Dataset items:
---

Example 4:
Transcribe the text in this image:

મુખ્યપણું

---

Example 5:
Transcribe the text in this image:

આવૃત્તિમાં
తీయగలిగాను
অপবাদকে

» **WHAT TO PRODUCE**: All of the records above are to be copied exactly.

» **YOUR RESPONSE**:
---

Example 4:
Transcribe the text in this image:

મુખ્યપણું

---

Example 5:
Transcribe the text in this image:

આવૃત્તિમાં
తీయగలిగాను
অপবাদকে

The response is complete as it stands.